[Saved data entries]
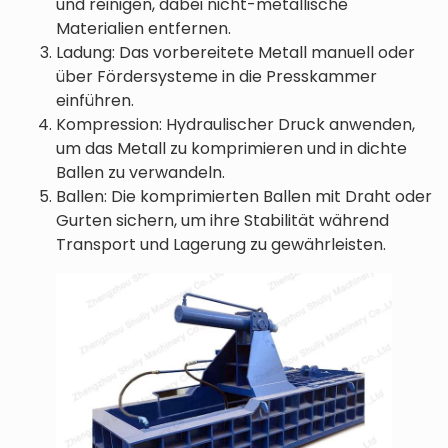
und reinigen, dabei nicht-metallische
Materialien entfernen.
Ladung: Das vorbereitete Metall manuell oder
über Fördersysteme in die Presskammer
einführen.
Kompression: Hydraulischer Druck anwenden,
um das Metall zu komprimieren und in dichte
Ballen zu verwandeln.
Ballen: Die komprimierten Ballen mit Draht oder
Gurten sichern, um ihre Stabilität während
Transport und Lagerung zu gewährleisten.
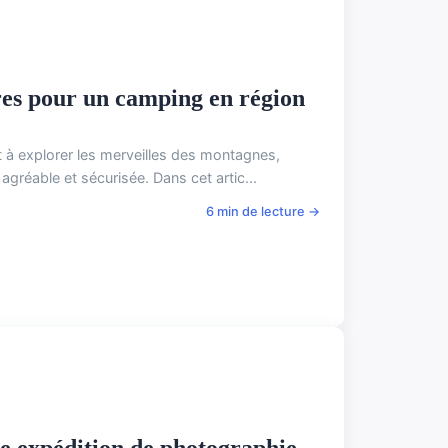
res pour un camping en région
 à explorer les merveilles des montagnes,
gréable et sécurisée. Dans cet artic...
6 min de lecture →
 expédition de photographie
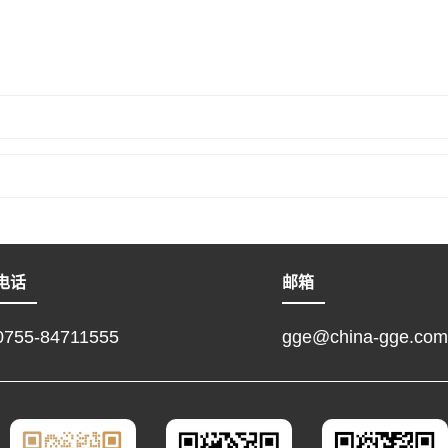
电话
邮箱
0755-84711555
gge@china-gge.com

■ **WORK INSTRUCTION**: An exact number is called for here: how many lines across the records contain the word "Ballen". Nothing else belongs in the answer.

■ **REPLY TO THE TASK**: 2